Is there a method to control the number of spouts in apache storm?

46 Views Asked by At

On declaration of a topology in Apache Storm, is there a way to control how many instances per machine are used?

TopologyBuilder builder = new TopologyBuilder();

builder.setSpout("myspout", new MyDoSomethingOnTheHost(), 5);  

In the examples and the API documentation, the limit seems to be only a per topology count, but for my desired case, I would like to assure that the spouts do a task on each host and each host exactly.

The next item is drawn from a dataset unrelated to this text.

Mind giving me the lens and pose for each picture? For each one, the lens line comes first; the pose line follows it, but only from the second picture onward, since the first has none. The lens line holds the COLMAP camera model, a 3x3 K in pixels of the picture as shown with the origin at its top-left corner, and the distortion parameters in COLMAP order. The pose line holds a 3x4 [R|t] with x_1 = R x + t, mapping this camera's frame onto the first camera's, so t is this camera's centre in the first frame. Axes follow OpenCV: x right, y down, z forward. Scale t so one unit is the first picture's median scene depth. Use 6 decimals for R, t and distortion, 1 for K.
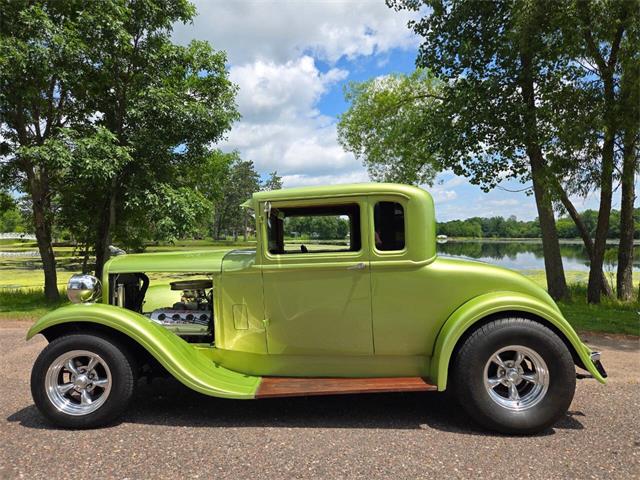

As far as I understand it, even in the case of 5 machines in the above example, there seems to be no way to control how many spouts are launched per machine and in the worst case, all 5 spouts would be executed on one host.

2

There are 2 best solutions below

0
Vitos On BEST ANSWER

The straight answer to the topic - is "No". But here are some workarounds:

  1. The number of spouts is set when you start topology. There is no way to change it programmatically after the start. You can stop topology by "kill" and restart it again with a new config. This can be done with the cmd line storm kill topology-name [-w wait-time-secs] and controlled outside your topologies.

  2. You can start more spouts when needed at the start and use the deactivate() and activate() methods of ISpout interface. This can be controlled programmatically by topology itself. The Storm does not use deactivated spouts and doesn't send nextTuple() requests to them, spouts remain in memory and can be activated instantly. This works great for the cold start of a large topology with a hundred workers.

To my best experience, spouts aren't bottlenecks, it's always bolts, especially in large and indirect topologies. Someone suddenly died without handling the exception, someone is working slowly because the source is not responding, and you see a performance graph in the form of a hairbrush with an interval between teeth equal to topology.message.timeout.secs.

0
moosehead42 On

To my best knowledge, Apache Storm uses a round-robin placement scheme natively. So if you have only these 5 spouts and 5 hosts it should work as desired. However, as you will probably have more bolts, things become more complicated as it is unclear how Storm internally builds its list for distributing bolts and spouts. A naive first thing you can do is try to see how it distributes the operators.

Moreover, if you really want to ensure your desired mapping, Storm offers (in contrast to Flink) to implement its own scheduler by implementing the IScheduler interface. Here you can build your custom logics on how to distribute operators.